### WHAT IS BEING ASKED
The answer must be every line from the listing that holds the string "burner".

==== MATERIAL SUPPLIED

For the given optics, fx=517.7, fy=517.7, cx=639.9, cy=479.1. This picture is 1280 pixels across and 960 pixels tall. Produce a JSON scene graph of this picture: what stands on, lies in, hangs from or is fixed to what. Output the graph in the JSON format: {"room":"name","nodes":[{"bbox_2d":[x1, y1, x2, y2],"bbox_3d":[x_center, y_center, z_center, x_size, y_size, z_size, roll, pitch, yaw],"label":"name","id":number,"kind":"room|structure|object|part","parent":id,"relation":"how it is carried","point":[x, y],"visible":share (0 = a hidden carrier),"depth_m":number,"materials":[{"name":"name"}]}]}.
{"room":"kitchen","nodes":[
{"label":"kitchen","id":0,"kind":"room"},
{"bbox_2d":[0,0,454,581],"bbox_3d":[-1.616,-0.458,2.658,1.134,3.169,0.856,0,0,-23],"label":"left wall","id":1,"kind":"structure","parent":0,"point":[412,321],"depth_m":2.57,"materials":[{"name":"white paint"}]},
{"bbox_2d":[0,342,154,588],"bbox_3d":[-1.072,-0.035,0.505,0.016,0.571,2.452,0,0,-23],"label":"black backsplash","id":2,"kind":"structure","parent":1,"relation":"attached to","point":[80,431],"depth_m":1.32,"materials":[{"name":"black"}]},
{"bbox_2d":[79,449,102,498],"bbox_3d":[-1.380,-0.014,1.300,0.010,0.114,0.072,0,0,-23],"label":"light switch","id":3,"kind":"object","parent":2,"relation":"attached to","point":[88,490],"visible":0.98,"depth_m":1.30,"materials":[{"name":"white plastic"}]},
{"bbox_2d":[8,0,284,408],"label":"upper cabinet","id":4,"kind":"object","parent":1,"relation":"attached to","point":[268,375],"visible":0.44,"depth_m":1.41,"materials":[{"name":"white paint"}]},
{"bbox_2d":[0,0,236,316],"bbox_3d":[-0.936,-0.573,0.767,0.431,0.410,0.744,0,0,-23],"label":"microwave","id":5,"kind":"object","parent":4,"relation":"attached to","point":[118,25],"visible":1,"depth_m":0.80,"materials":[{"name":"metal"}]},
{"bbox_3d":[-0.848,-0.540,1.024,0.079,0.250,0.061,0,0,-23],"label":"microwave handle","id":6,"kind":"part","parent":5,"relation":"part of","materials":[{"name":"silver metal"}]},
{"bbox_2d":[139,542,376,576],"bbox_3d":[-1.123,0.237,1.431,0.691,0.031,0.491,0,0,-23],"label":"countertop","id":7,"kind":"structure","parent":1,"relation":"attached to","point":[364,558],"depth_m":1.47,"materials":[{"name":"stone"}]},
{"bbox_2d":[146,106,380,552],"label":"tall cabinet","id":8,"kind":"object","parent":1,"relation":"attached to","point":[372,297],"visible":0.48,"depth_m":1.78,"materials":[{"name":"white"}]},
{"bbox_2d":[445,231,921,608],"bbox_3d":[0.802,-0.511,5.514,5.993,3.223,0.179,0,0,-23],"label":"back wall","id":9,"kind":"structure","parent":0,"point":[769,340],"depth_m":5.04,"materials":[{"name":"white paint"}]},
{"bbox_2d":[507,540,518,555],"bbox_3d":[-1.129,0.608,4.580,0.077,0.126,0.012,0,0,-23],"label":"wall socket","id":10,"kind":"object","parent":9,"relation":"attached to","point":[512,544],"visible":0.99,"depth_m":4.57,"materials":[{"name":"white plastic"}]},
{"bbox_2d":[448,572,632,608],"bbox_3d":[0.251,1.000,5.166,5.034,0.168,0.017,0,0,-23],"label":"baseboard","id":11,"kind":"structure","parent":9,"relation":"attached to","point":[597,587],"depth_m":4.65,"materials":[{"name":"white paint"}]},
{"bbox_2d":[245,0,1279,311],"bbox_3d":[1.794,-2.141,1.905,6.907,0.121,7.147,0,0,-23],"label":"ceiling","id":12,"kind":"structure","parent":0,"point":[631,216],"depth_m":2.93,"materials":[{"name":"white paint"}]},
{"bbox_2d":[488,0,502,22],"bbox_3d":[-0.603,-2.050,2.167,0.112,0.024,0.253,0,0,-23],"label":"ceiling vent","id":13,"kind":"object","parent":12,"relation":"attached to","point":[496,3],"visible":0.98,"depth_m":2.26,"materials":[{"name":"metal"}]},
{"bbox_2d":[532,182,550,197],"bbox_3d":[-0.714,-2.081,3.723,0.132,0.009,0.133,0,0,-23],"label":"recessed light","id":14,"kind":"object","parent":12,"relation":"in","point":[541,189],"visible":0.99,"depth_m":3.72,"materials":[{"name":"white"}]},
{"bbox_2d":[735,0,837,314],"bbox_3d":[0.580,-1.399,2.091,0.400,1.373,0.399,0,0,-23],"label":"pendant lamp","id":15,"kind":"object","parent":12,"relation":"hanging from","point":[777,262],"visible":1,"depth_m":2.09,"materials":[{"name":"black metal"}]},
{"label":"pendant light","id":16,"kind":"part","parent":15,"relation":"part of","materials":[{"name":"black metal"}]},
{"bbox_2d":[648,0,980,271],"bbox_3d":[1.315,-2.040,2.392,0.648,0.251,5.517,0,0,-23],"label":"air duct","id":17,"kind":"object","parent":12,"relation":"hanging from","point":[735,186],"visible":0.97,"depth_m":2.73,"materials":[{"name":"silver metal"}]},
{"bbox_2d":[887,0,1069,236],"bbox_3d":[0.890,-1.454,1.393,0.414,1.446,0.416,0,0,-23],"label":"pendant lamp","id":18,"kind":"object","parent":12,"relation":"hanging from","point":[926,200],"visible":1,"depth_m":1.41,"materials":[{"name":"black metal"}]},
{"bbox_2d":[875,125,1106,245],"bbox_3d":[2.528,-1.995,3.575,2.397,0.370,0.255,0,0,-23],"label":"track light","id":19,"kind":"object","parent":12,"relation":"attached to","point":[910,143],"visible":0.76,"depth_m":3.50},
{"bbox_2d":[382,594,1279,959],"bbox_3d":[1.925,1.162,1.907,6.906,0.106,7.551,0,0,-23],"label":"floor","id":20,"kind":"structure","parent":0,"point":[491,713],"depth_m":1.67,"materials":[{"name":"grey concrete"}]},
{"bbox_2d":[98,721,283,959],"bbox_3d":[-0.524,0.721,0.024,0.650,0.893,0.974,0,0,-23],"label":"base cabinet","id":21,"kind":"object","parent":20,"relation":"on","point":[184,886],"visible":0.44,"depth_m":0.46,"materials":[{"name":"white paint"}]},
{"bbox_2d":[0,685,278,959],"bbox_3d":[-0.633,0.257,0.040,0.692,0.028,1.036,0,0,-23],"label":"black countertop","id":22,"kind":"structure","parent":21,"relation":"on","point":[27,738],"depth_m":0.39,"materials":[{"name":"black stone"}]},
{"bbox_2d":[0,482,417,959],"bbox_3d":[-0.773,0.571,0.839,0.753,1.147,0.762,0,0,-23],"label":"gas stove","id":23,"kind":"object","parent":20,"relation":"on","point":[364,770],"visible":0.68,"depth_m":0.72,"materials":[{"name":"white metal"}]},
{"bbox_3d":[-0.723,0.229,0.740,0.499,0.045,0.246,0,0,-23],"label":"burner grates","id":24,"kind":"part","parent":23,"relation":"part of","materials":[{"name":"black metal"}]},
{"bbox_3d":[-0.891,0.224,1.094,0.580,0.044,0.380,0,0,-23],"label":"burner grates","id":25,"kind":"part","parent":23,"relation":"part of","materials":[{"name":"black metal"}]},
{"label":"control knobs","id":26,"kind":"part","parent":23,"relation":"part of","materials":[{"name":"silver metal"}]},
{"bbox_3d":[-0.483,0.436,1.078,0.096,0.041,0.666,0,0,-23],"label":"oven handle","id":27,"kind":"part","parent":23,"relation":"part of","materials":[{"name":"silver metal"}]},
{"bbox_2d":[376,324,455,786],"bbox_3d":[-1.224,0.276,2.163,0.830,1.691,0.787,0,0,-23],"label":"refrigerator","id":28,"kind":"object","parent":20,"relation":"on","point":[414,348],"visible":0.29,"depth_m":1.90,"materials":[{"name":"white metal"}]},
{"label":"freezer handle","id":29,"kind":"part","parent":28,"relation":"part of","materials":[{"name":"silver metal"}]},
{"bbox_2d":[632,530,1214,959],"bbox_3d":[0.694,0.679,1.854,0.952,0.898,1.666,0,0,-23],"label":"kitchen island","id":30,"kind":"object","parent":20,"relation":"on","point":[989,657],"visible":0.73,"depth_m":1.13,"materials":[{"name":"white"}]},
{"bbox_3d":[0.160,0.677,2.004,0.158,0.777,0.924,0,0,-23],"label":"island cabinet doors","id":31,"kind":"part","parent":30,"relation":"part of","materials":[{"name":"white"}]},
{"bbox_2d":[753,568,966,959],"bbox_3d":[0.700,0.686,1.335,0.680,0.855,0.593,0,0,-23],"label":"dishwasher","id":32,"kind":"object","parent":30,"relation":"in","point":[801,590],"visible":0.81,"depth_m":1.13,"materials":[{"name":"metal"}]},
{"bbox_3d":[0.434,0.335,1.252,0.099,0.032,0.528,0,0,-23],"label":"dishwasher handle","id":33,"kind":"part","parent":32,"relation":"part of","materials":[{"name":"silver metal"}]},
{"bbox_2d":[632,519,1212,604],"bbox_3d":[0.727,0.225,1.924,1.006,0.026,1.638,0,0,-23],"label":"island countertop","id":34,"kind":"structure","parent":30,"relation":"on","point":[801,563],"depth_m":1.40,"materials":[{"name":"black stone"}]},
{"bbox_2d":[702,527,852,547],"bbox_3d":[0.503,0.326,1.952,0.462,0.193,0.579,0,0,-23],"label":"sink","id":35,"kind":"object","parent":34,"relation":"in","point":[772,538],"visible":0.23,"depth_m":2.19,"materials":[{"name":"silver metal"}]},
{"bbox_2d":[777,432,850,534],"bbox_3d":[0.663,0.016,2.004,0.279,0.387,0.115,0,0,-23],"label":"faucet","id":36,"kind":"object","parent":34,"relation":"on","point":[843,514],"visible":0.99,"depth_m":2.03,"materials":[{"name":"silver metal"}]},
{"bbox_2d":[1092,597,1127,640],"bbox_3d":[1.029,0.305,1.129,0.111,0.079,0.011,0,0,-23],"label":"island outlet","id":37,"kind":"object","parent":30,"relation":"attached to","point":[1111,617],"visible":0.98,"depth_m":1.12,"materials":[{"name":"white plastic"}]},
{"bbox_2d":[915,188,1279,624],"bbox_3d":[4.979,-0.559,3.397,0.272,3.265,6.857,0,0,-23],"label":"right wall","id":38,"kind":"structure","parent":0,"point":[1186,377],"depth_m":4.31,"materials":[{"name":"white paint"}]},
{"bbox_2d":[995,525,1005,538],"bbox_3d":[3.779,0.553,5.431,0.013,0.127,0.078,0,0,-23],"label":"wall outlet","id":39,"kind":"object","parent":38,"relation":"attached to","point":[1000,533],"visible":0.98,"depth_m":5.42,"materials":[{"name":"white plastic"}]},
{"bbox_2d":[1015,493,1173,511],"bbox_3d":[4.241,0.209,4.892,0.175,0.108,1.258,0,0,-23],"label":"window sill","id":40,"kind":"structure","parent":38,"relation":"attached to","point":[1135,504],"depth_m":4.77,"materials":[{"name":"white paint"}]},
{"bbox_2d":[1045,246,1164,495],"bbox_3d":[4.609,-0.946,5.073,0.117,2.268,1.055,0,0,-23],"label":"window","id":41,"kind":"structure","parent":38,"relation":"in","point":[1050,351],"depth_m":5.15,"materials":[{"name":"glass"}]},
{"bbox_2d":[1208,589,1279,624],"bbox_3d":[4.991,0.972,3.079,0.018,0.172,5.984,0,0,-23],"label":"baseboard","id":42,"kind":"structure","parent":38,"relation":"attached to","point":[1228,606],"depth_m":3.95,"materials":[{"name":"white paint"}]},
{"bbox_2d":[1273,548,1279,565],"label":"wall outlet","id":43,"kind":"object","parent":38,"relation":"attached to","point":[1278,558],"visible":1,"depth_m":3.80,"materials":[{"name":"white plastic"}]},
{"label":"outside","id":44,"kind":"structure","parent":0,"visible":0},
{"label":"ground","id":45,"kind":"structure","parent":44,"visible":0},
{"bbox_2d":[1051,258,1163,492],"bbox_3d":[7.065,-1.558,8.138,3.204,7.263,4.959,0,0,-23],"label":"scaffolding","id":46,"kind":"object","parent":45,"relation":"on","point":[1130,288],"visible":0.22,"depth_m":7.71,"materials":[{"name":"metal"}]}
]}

========

### WRITTEN RESPONSE
{"bbox_3d":[-0.723,0.229,0.740,0.499,0.045,0.246,0,0,-23],"label":"burner grates","id":24,"kind":"part","parent":23,"relation":"part of","materials":[{"name":"black metal"}]},
{"bbox_3d":[-0.891,0.224,1.094,0.580,0.044,0.380,0,0,-23],"label":"burner grates","id":25,"kind":"part","parent":23,"relation":"part of","materials":[{"name":"black metal"}]},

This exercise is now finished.